Recorded data
══════════

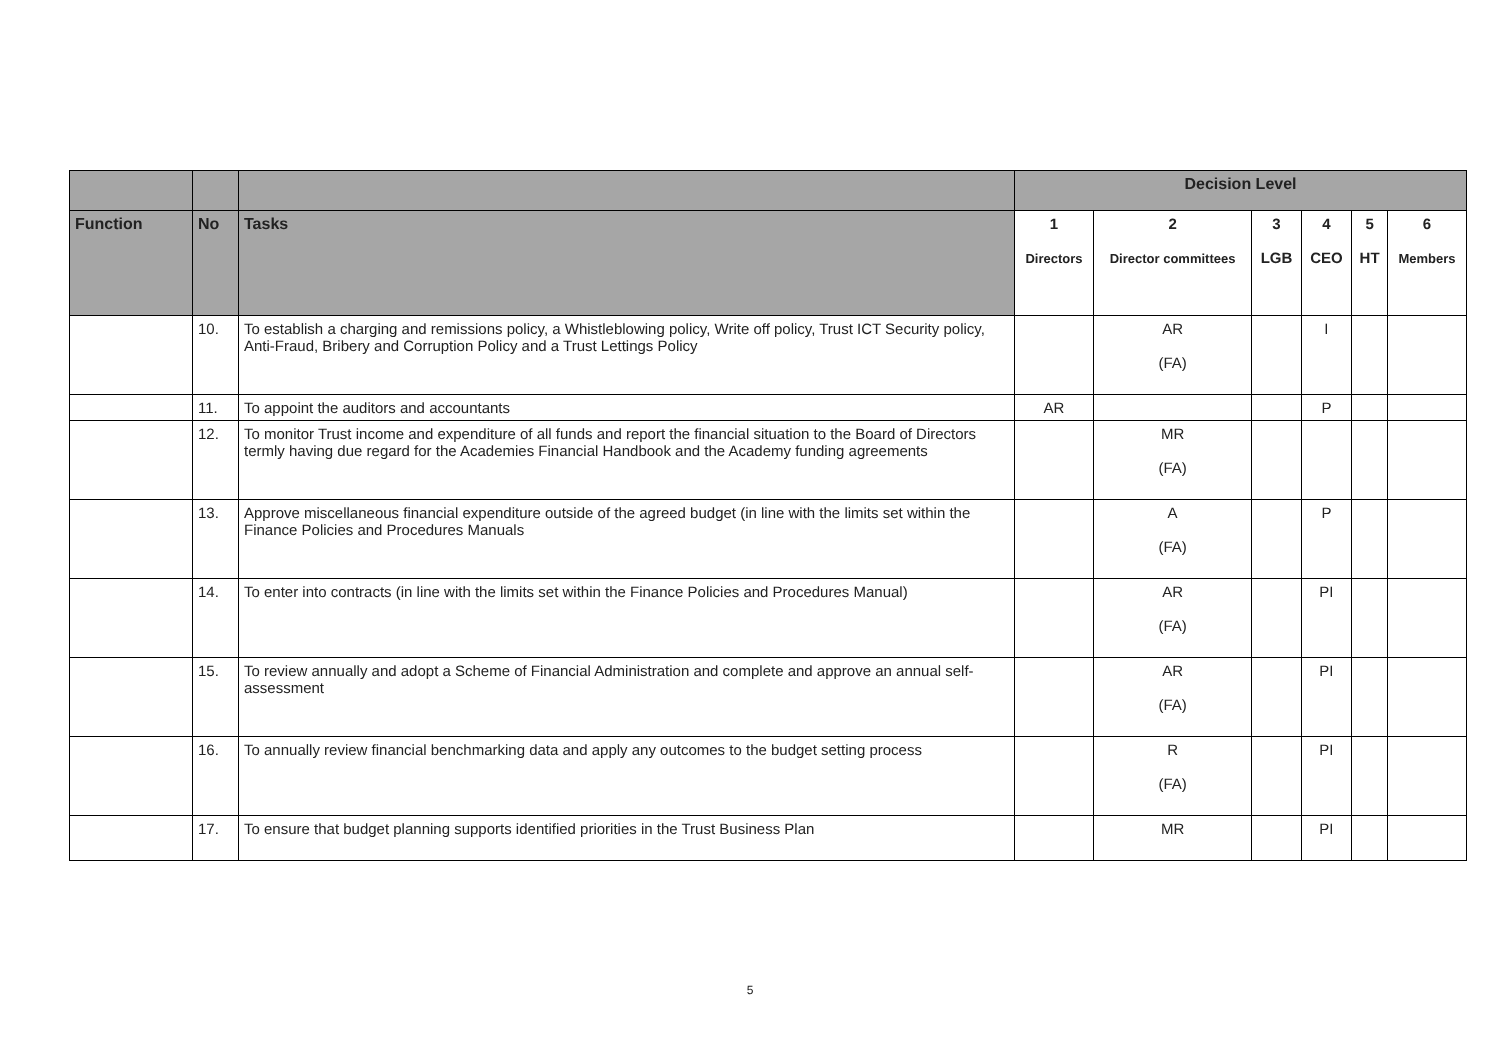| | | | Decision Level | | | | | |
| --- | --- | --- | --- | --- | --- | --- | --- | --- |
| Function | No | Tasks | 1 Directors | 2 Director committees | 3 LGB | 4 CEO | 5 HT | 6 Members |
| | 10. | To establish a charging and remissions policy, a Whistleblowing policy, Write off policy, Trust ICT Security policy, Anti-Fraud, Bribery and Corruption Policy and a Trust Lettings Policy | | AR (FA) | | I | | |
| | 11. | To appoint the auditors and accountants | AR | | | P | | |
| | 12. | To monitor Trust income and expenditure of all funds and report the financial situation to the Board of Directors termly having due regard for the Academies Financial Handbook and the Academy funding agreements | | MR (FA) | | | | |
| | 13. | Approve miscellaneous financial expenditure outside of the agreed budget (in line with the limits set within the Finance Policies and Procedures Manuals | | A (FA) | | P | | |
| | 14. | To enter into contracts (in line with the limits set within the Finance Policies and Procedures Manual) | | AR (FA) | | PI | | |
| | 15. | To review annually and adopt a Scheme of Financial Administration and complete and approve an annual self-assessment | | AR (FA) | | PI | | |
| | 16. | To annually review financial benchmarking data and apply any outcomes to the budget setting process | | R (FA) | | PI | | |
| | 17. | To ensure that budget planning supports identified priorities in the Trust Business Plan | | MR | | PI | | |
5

══════════

= PROBLEM TO WORK ON =
Copy the records shown above in their entirety and exactly; images are to be left out.

= FINISHED EXERCISE =
| | | | Decision Level | | | | | |
| --- | --- | --- | --- | --- | --- | --- | --- | --- |
| Function | No | Tasks | 1 Directors | 2 Director committees | 3 LGB | 4 CEO | 5 HT | 6 Members |
| | 10. | To establish a charging and remissions policy, a Whistleblowing policy, Write off policy, Trust ICT Security policy, Anti-Fraud, Bribery and Corruption Policy and a Trust Lettings Policy | | AR (FA) | | I | | |
| | 11. | To appoint the auditors and accountants | AR | | | P | | |
| | 12. | To monitor Trust income and expenditure of all funds and report the financial situation to the Board of Directors termly having due regard for the Academies Financial Handbook and the Academy funding agreements | | MR (FA) | | | | |
| | 13. | Approve miscellaneous financial expenditure outside of the agreed budget (in line with the limits set within the Finance Policies and Procedures Manuals | | A (FA) | | P | | |
| | 14. | To enter into contracts (in line with the limits set within the Finance Policies and Procedures Manual) | | AR (FA) | | PI | | |
| | 15. | To review annually and adopt a Scheme of Financial Administration and complete and approve an annual self-assessment | | AR (FA) | | PI | | |
| | 16. | To annually review financial benchmarking data and apply any outcomes to the budget setting process | | R (FA) | | PI | | |
| | 17. | To ensure that budget planning supports identified priorities in the Trust Business Plan | | MR | | PI | | |
5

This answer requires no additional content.